The two restorations below are Maxim Motor Co. fire engines. The bold "knot" corner design was a popular motif on horse drawn commercial vehicles in the 1800's. The fancy thin white lines also refer back to earlier vehicle decoration. This truck was well built and modern in every way mechanically. The decoration was added by painters with aesthetics from an earlier decade.
I spoke once with an old painter from the Maxim factory. He grew up in the town where the factory had always been, and learned from the old paint crew. The style he used in the 1950s still had remnants of 19th century coach painting techniques and designs. The engine below is a 1923 Maxim. It has distinctive chevron decorations on the fenders, and a nice use of black stripes throughout.
Below are photos of a 1917 Garford fire engine. Few Garford engines have survived and researching the decoration turned up only a handful of photos. From these pictures I got some hints of the Garford style.
This 1932 Ford was originally decorated without using any gold leaf. A standard stripe layout was followed with black paint replacing the gold stripes. The black stripes were outlined with gold paint made from bronze powder. The thin lines that run beside the stripes are silver. It is quite a pleasing effect.

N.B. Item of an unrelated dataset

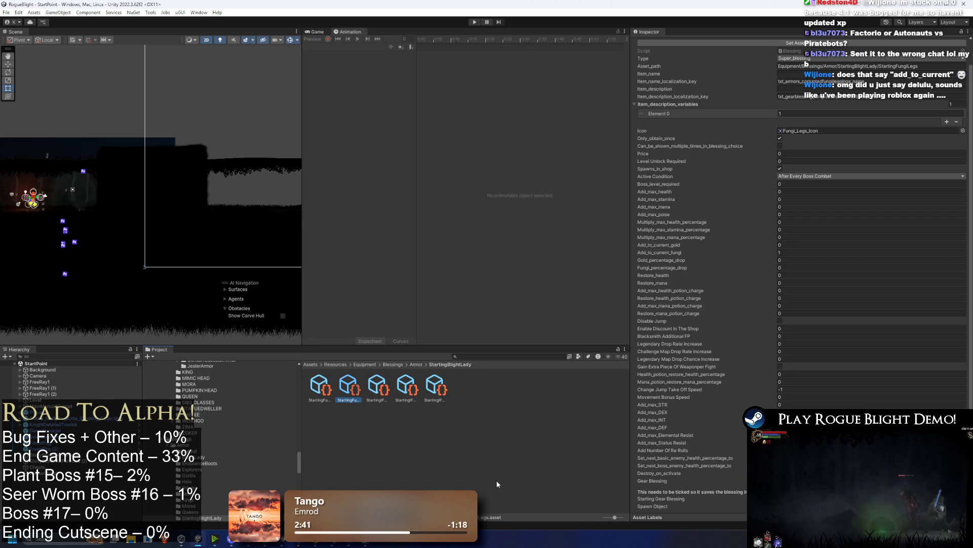
{"action": "left_click", "coordinate": [510, 461]}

When this 1921 Seagrave engine arrived for restoration, it had many coats of varnish on top of the original paint job. The varnish had darkened over eight decades, and the surface appeared to be a dull tan with gold and brown stripes. When the varnish was removed, we found a light gray body. The brown stripes were actually a lavender-gray color. What a surprise. I gilded and painted the stripes and lines on this vehicle. The fancy ornaments were done by Ken Soderbeck of Hand-In-Hand Restoration.